**WORK INSTRUCTION 1**
In the records below, copy out again, unchanged, the lines between the one holding "Standing taller between" and the one holding "width=512, height=384. pillow", inclusive.

**EXTRACT PROVIDED**
Start of Block
Fri Apr 8 06:47:17 PDT 2016

Zones: Physical separation: How are zones and subzones physically separated and controlled?


Options:

Basis:
Option A: The design basis threat.
Option B:The operating environment.
Option C: Duties to protect.
Option D: Revisit design basis threat as it changes over time.
Option E: Follow applicable elements of applicable standards and requirements.
Option F: Due diligence requirements.

Deter:
Option Q: Use proper signage to warn against inappropriate actions.
Option R: Provide periodic (at rate) training and suitable education relating to physical security requirements.
Option S: Provide obvious presence of (or don't seek to conceal) some security measures and response forces.

Prevent:
Option 1: Physically separate {zones / subzones / components} by adequate {distance / shielding / insulation / isolation}.
Option 2: Use different {colors / markings / connector types / media types / cable runs / wire closets / physical spaces / frequency ranges / signaling methods / routing and switching hardware} for different {zones / subzones}.
Option 3: {Associate / label / mark} unique {serial numbers and/or device codes} to each physical item and map them to their respective {zone / subzone / location / connection point}.
Option 4: Map each connector to a specific receptacle and number and label them as a readily apparent matched set.
Option 5: Limit interfaces so that none are unused.
Option 6: Physically secure, label, and seal each connection.
Option 7: Use only point to point (dedicated end-to-end) connections.
Option 8: Use active countermeasures to identified weaknesses.

Detect, react, and adapt:
Option V: Place physical {tamper / access / presence} {alarms / detectors} on {devices / connections / cables / spaces / entries and exits}.
Option W: Surveil physical {access / presence / emanations} to/from {devices / connections / cables / spaces / entries and exits}.
Option X: Perform regular physical inspections for detection and verification of implementation of protective measures with frequency based on the design basis threat.
Option Y: Implement response regimens and actions to event sequences per a systems analysis based on the design-basis threat.
Option Z: Follow incidents up with investigative and adaptation processes to identify and mitigate root causes of incidents and improve performance.


Basis:

Basis:
  • The design basis threat: A design basis threat should be defined and applied in making decisions about physical separations associated with zones. While insiders should always be part of the threat considered, specific capabilities associated with specific needs of the design must also be taken into account.
  • The operating environment: The operating environment poses specific requirements for separation, such as effects on cabling, connectors, and seals. Since zones are often associated with physical spaces, the zone separation may also be effected by electromagnetic, temperature, and related effects on cabling.
  • Duties to protect as defined by the management process may also add physical separation requirements, for example, associated with contractors vs. employees or different access requirements for different companies in joint ventures.
  • Revisit design basis threat as it changes over time: As threats change, so should protective measures. However, in the complex system space, implementation changes are costly and operations tend to be over periods of many years. For this reason, it is usually worthwhile to design for the worst anticipated threats with the understanding that as threats change, adaptation may be required.
  • Follow applicable elements of applicable standards and requirements. For example, classified information has specific separation requirements that are very different from interference requirements associated with hostile environmental conditions. Similarly, building codes and related standards apply to physical separation mechanisms.
End of Block
**WORK INSTRUCTION 2**
Using the page on physical separation of zones, decide whether each statement agrees with it. Answer yes or no for each, and quote the words that decide it. (a) Insiders should always be included in the threat considered. (b) It is usually worthwhile to design for the most likely threats rather than the worst anticipated ones. (c) One option calls for using only point to point connections.

**AVAILABLE DATA**
Start of Block
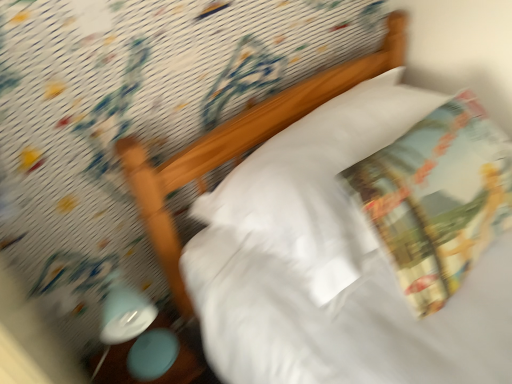
At what (x,y) coordinates should I click in order to perform the action: click on matte blue lamp at lower left. Please return your answer as a coordinate pair (x, y). The image size is (512, 384). Looking at the image, I should click on pyautogui.click(x=136, y=330).

Find the location of `white soft pillow at upper center`. white soft pillow at upper center is located at coordinates (316, 184).

In order to click on printed fabric throw pillow at upper right in this screenshot , I will do `click(437, 198)`.

Identify the location of matte plastic table at lower left. The image size is (512, 384). (157, 378).

This screenshot has height=384, width=512. What are the coordinates of `matte blue lamp at lower left` in the screenshot? It's located at (136, 330).

Is matte plastic table at lower left positioned with its back to white soft pillow at upper center?

matte plastic table at lower left is not turned away from white soft pillow at upper center.

Which point is more distant from viewer, (178, 374) or (272, 190)?

The point (178, 374) is farther from the camera.

Measure the distance from matte plastic table at lower left to white soft pillow at upper center.

matte plastic table at lower left is 22.17 inches away from white soft pillow at upper center.

From a real-world perspective, is matte plastic table at lower left positioned above or below white soft pillow at upper center?

Clearly, from a real-world perspective, matte plastic table at lower left is below white soft pillow at upper center.

Between matte blue lamp at lower left and printed fabric throw pillow at upper right, which one is positioned behind?

matte blue lamp at lower left is further away from the camera.

Is matte blue lamp at lower left to the left of printed fabric throw pillow at upper right from the viewer's perspective?

Correct, you'll find matte blue lamp at lower left to the left of printed fabric throw pillow at upper right.

Based on the photo, how distant is matte blue lamp at lower left from printed fabric throw pillow at upper right?

matte blue lamp at lower left is 29.35 inches away from printed fabric throw pillow at upper right.

Does matte blue lamp at lower left have a larger size compared to printed fabric throw pillow at upper right?

Incorrect, matte blue lamp at lower left is not larger than printed fabric throw pillow at upper right.

From a real-world perspective, which is physically above, matte plastic table at lower left or printed fabric throw pillow at upper right?

printed fabric throw pillow at upper right, from a real-world perspective.

Can you confirm if matte plastic table at lower left is wider than printed fabric throw pillow at upper right?

Incorrect, the width of matte plastic table at lower left does not surpass that of printed fabric throw pillow at upper right.

Considering the sizes of objects matte plastic table at lower left and printed fabric throw pillow at upper right in the image provided, who is smaller, matte plastic table at lower left or printed fabric throw pillow at upper right?

matte plastic table at lower left.

Considering the positions of objects matte blue lamp at lower left and white soft pillow at upper center in the image provided, who is more to the left, matte blue lamp at lower left or white soft pillow at upper center?

From the viewer's perspective, matte blue lamp at lower left appears more on the left side.

From the image's perspective, would you say matte blue lamp at lower left is shown under white soft pillow at upper center?

Yes.

Can you confirm if matte blue lamp at lower left is thinner than white soft pillow at upper center?

Indeed, matte blue lamp at lower left has a lesser width compared to white soft pillow at upper center.

Do you think matte blue lamp at lower left is within white soft pillow at upper center, or outside of it?

matte blue lamp at lower left lies outside white soft pillow at upper center.

From the picture: From the image's perspective, is white soft pillow at upper center under printed fabric throw pillow at upper right?

No, from the image's perspective, white soft pillow at upper center is not below printed fabric throw pillow at upper right.

From a real-world perspective, between white soft pillow at upper center and printed fabric throw pillow at upper right, who is vertically lower?

In real-world perspective, white soft pillow at upper center is lower.

Would you say white soft pillow at upper center is inside or outside printed fabric throw pillow at upper right?

The correct answer is: inside.

Is white soft pillow at upper center facing towards printed fabric throw pillow at upper right?

Yes, white soft pillow at upper center is oriented towards printed fabric throw pillow at upper right.

In the image, there is a matte blue lamp at lower left. Where is `pillow above it (from the image's perspective)`? The image size is (512, 384). pillow above it (from the image's perspective) is located at coordinates (316, 184).

Is white soft pillow at upper center looking in the opposite direction of matte blue lamp at lower left?

No, white soft pillow at upper center is not facing away from matte blue lamp at lower left.

From the image's perspective, is white soft pillow at upper center below matte blue lamp at lower left?

No.

Between point (225, 183) and point (145, 325), which one is positioned behind?

The point (225, 183) is more distant.

Which of these two, printed fabric throw pillow at upper right or matte blue lamp at lower left, stands taller?

Standing taller between the two is matte blue lamp at lower left.

Considering the sizes of objects printed fabric throw pillow at upper right and matte blue lamp at lower left in the image provided, who is wider, printed fabric throw pillow at upper right or matte blue lamp at lower left?

printed fabric throw pillow at upper right is wider.

Find the location of a particular element. This screenshot has width=512, height=384. pillow above the matte plastic table at lower left (from the image's perspective) is located at coordinates (316, 184).

Where is `throw pillow in front of the matte blue lamp at lower left`? The height and width of the screenshot is (384, 512). throw pillow in front of the matte blue lamp at lower left is located at coordinates (437, 198).

Based on their spatial positions, is matte blue lamp at lower left or white soft pillow at upper center closer to printed fabric throw pillow at upper right?

white soft pillow at upper center is closer to printed fabric throw pillow at upper right.

Which object lies nearer to the anchor point matte plastic table at lower left, white soft pillow at upper center or matte blue lamp at lower left?

The object closer to matte plastic table at lower left is matte blue lamp at lower left.

Looking at the image, which one is located further to matte plastic table at lower left, printed fabric throw pillow at upper right or matte blue lamp at lower left?

The object further to matte plastic table at lower left is printed fabric throw pillow at upper right.

When comparing their distances from white soft pillow at upper center, does matte blue lamp at lower left or matte plastic table at lower left seem closer?

matte blue lamp at lower left.

Which object lies nearer to the anchor point white soft pillow at upper center, matte plastic table at lower left or matte blue lamp at lower left?

The object closer to white soft pillow at upper center is matte blue lamp at lower left.

Considering their positions, is printed fabric throw pillow at upper right positioned closer to matte plastic table at lower left than white soft pillow at upper center?

Based on the image, white soft pillow at upper center appears to be nearer to matte plastic table at lower left.

From the image, which object appears to be nearer to white soft pillow at upper center, printed fabric throw pillow at upper right or matte blue lamp at lower left?

printed fabric throw pillow at upper right.

Which object lies further to the anchor point matte blue lamp at lower left, printed fabric throw pillow at upper right or matte plastic table at lower left?

printed fabric throw pillow at upper right.

Locate an element on the screen. The image size is (512, 384). lamp between white soft pillow at upper center and matte plastic table at lower left vertically is located at coordinates (136, 330).

Find the location of a particular element. This screenshot has width=512, height=384. table situated between matte blue lamp at lower left and printed fabric throw pillow at upper right from left to right is located at coordinates (157, 378).

Find the location of a particular element. pillow between matte blue lamp at lower left and printed fabric throw pillow at upper right is located at coordinates (316, 184).

You are a GUI agent. You are given a task and a screenshot of the screen. Output one action in this format:
    pyautogui.click(x=<x>, y=<y>)
    Task: Click on the pillow between matte plastic table at lower left and printed fabric throw pillow at upper right
    This screenshot has width=512, height=384.
    Given the screenshot: What is the action you would take?
    pyautogui.click(x=316, y=184)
End of Block
**TASK ANSWER 1**
Standing taller between the two is matte blue lamp at lower left.

Considering the sizes of objects printed fabric throw pillow at upper right and matte blue lamp at lower left in the image provided, who is wider, printed fabric throw pillow at upper right or matte blue lamp at lower left?

printed fabric throw pillow at upper right is wider.

Find the location of a particular element. This screenshot has width=512, height=384. pillow above the matte plastic table at lower left (from the image's perspective) is located at coordinates (316, 184).

**TASK ANSWER 2**
(a) Yes: "While insiders should always be part of the threat considered"
(b) No: "it is usually worthwhile to design for the worst anticipated threats"
(c) Yes: "Use only point to point (dedicated end-to-end) connections."